A vida nómada de um professor é um tema recorrente e que surge, todos os anos, por esta altura. Ninguém é colocado numa escola para a qual não tenha concorrido e, por isso, “nenhum professor está colocado numa escola que não quer”. O Algarve, Lisboa e Alentejo surgem como as zonas onde há mais vagas e, por isso, os professores no norte veem-se obrigados a mudar de vida para, um dia, a casa ficar mais perto.

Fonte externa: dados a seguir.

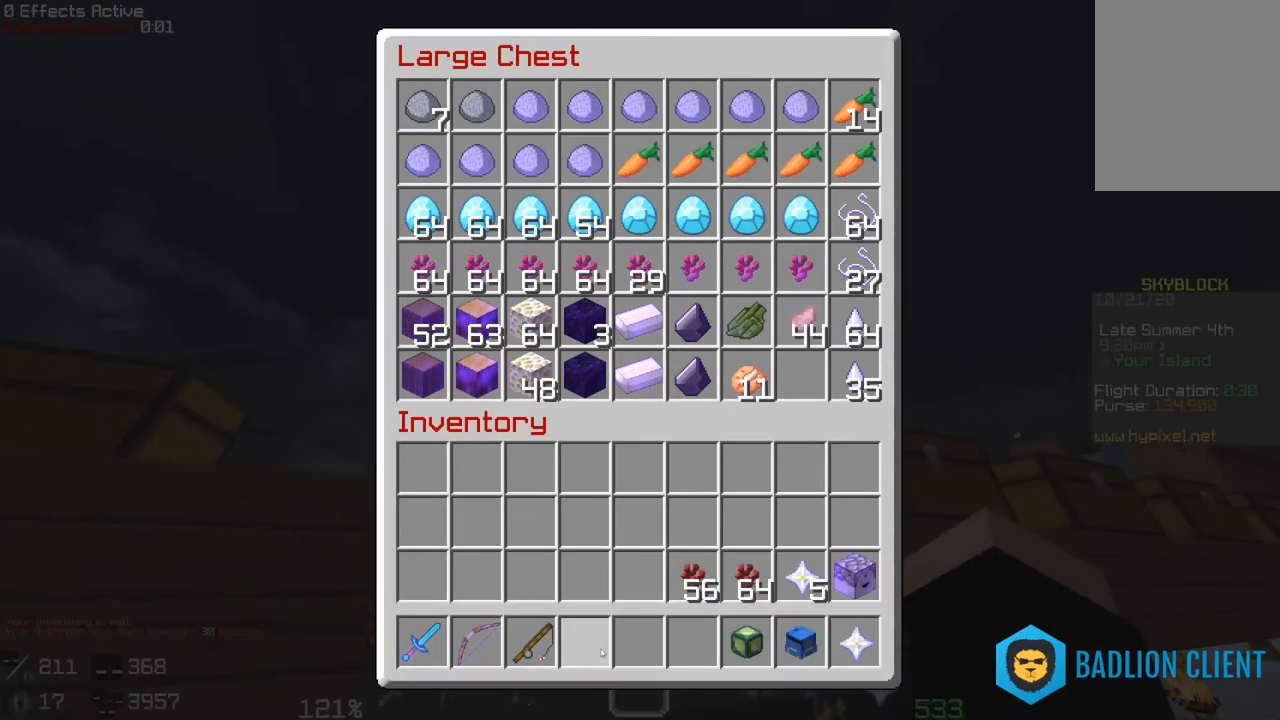
{"keys": [], "mouse": [], "events": []}
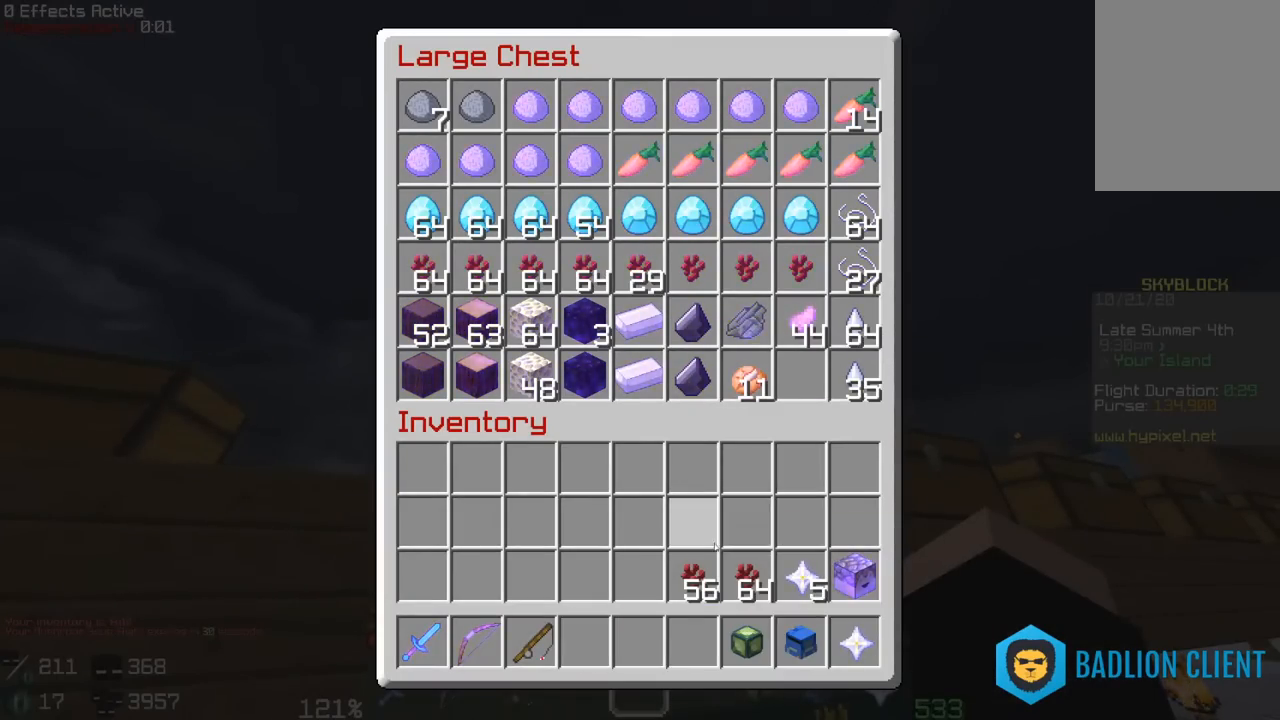
{"keys": ["a", "w"], "mouse": [], "events": [[200, "a", "down"], [233, "w", "down"], [433, "a", "up"], [500, "a", "down"]]}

Liliana Silva, professora do 3.º ciclo e secundário, está em Quarteira há três anos. São 600 quilómetros que a separam da sua cidade natal, Guimarães. “A minha primeira escola fora de Guimarães foi em Ferreira do Alentejo”, conta à Mais Guimarães. Saltou de escola em escola e passou por terras como Alcácer do Sal, Aljustrel ou Vila Real de Santo António. Já houve também situações em que, no mesmo ano letivo, passou por três escolas. O seu “pior ano”, confessa. “Primeiro período todo em Serpa. Em janeiro, trabalhei um mês na Póvoa de Varzim, uma substituição pequeníssima. Em fevereiro, entrei em Albufeira”.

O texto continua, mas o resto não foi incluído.